# 12 month golden and wow!



## Fisher 2010 (Aug 19, 2011)

Last month our golden attacked our son when a he took a rock from his mouth. My husband ran to get the dog off of him. (85lbs) He had 4 puncture wounds and needed 4 stiches to his hand. His behavior up until then has been excellent and he gets out for walks 2-3 times a day. (1-2 hrs) My son takes him daily and has re-gained his trust as he was taking him prior to this attack every day. Normally you could take things away from him with no concerns. We just had him neutered at 12 months and it has now been 10 days. He has been acting out by biting the kids on their hands and this is starting to scare them and make them feel uncomfortable. They attempt to calm him down, but he has been crazy hyper lately. After 3 walks today (total 2 1/2 hrs) he just began running in circles and very hyper. Is this normal? What do you suggest to do when he is nipping at the kids? (13yrs old and 14 yrs old) When I step in, he then goes for me, but if my husband is around he then completely lays down. Normally I have no issues, only when he starts doing this with the kids. I am guessing he is feeding off the energy we are projecting and feels like he is in charge?


----------



## Oaklys Dad (Dec 28, 2005)

Hopefully some of our forum trainers will chime in but I would suggest that YOU hand feed your dog for a while. As in every morsel your dog eats comes from your hand. Once you are comfortable let your son do the same.


----------



## rhondas (Sep 10, 2010)

It is not normal for a dog to suddenly attack anyone and then continue biting to the extent that your children are afraid of him.

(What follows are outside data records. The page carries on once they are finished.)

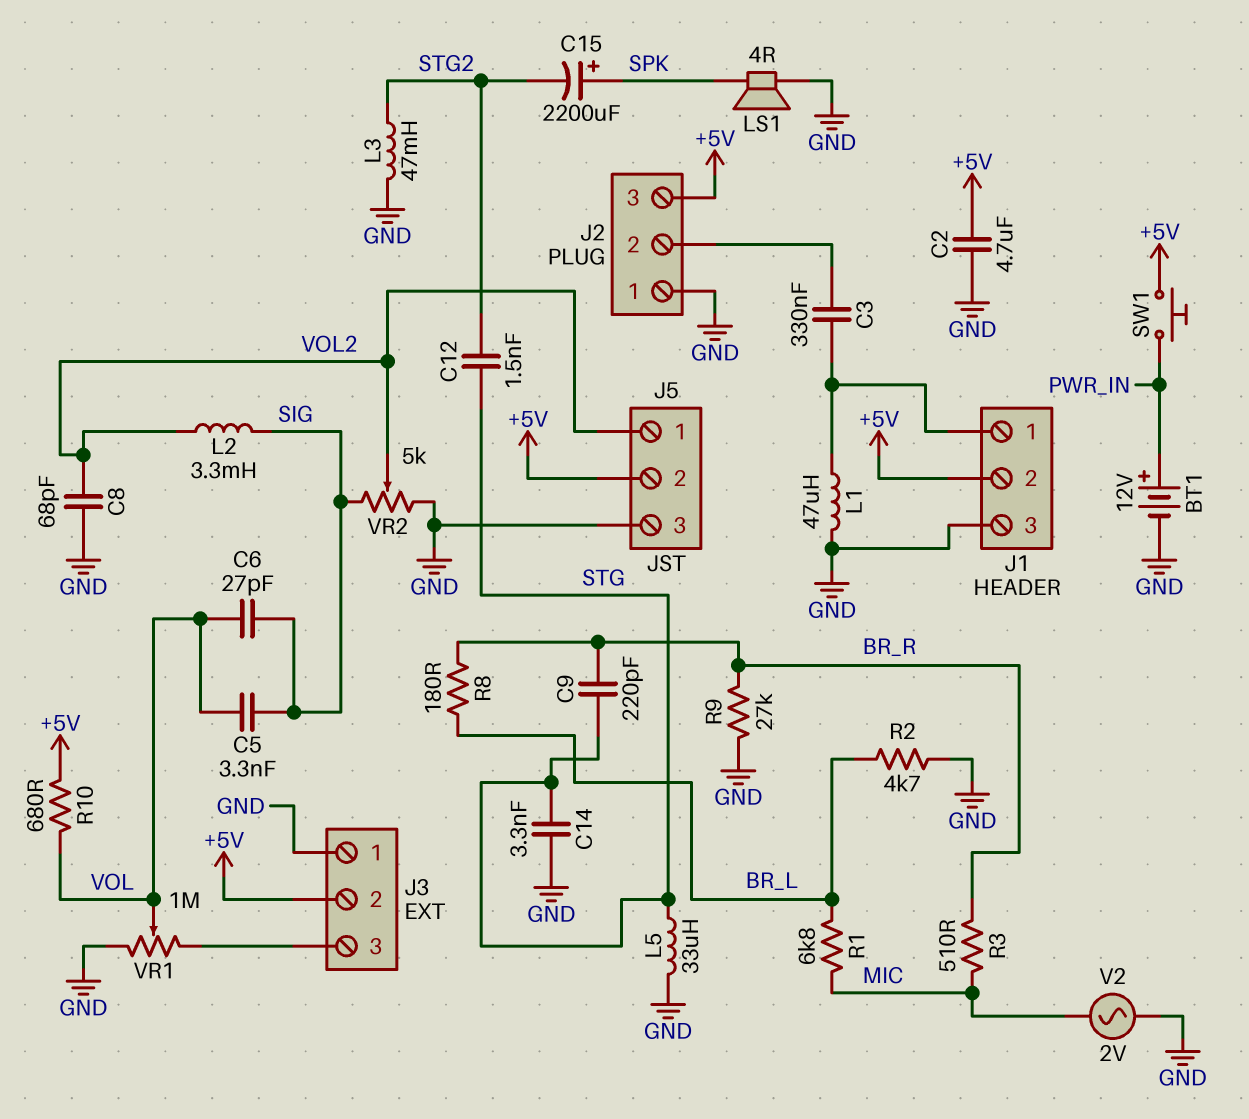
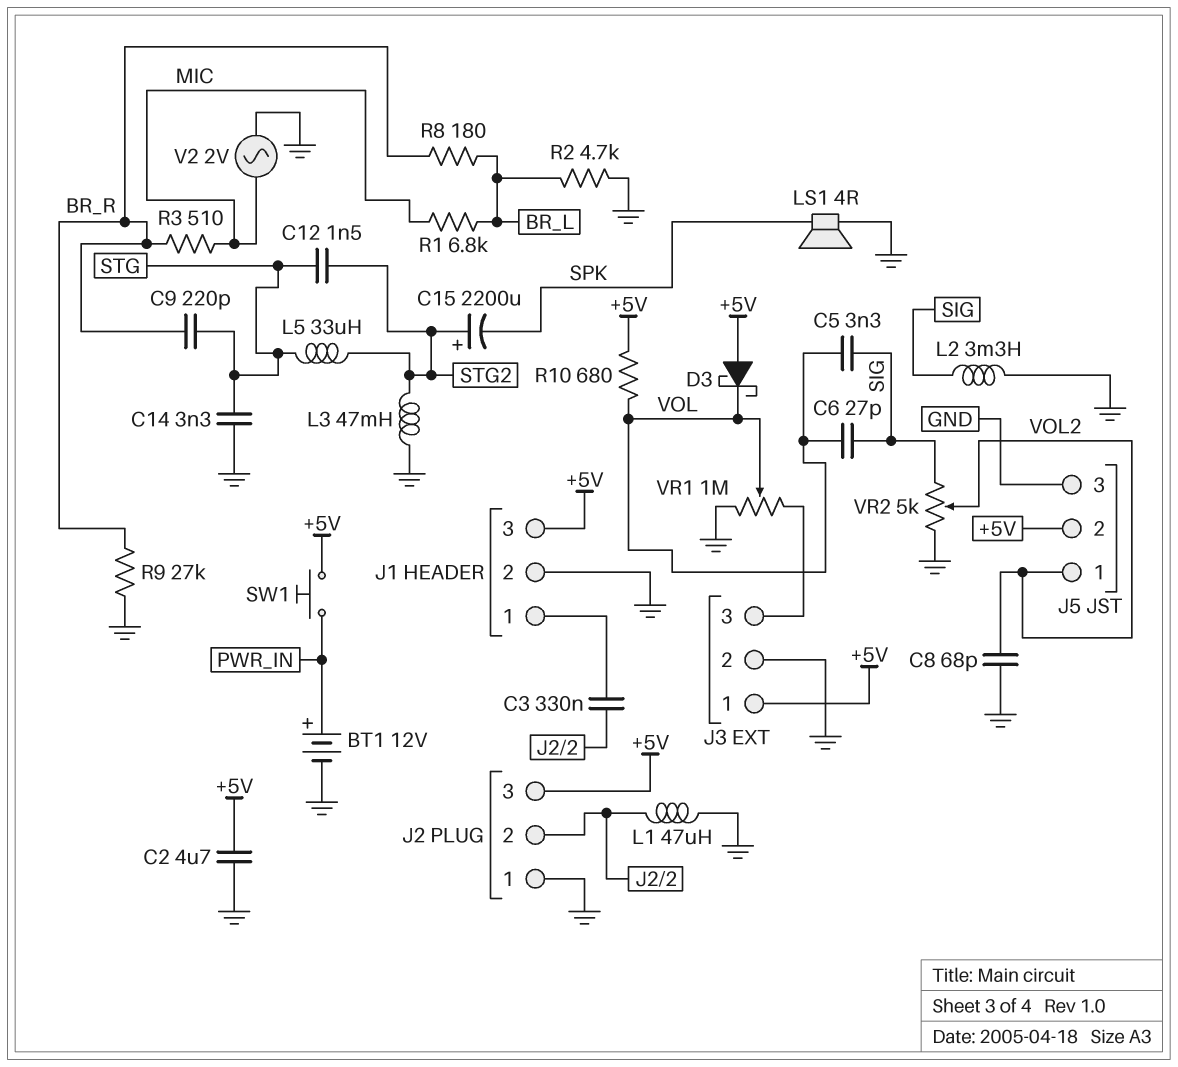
C15: 2200uF (plus SPK, minus STG2) -> 2200uF (plus STG2, minus SPK)
D3: none -> schottky (A +5V, K VOL)
J1 pin 2: +5V -> GND
J1 pin 3: GND -> +5V
J3 pin 1: GND -> +5V
J3 pin 2: +5V -> GND
L1: 47uH (GND, J1/1) -> 47uH (GND, J2/2)
L2: 3.3mH (SIG, VOL2) -> 3.3mH (GND, SIG)
L5: 33uH (GND, STG) -> 33uH (STG, STG2)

You need to get your dog thoroughly checked by your vet to rule out any physical problems. Once anything physical is ruled out you should get him evaluated by a vet behavorist to determine the plan of action and training required.


----------



## Fisher 2010 (Aug 19, 2011)

Thanks and this is great advice. It makes sense! We do not blame the dog and we have also set boundaries with the kids, no matter how young or old. re: when to leave the dog alone etc,. Our son has been a trooper and we are proud of how he has handled the situation going forward. We need to and want to make this work, so we will do whatever it takes to get all of us on board with training and understanding our dog. Golden's are amazing pets and we feel blessed to have him in our lives.


----------



## Fisher 2010 (Aug 19, 2011)

After the situation, we did see the vet as ironically he was also set to be neutered. The dog appears fine, and the attack they feel was based on what was being taken away at the time and that we need to inform the kids of when to leave the dog alone. As for the recent nipping, we will for sure seek additional help as it appears as though the dog is more submissive with them. Neutering addressed the sexual desire, but we need to still correct this behavior as it will not go away on its own. If anything it can become worse. Thanks!


----------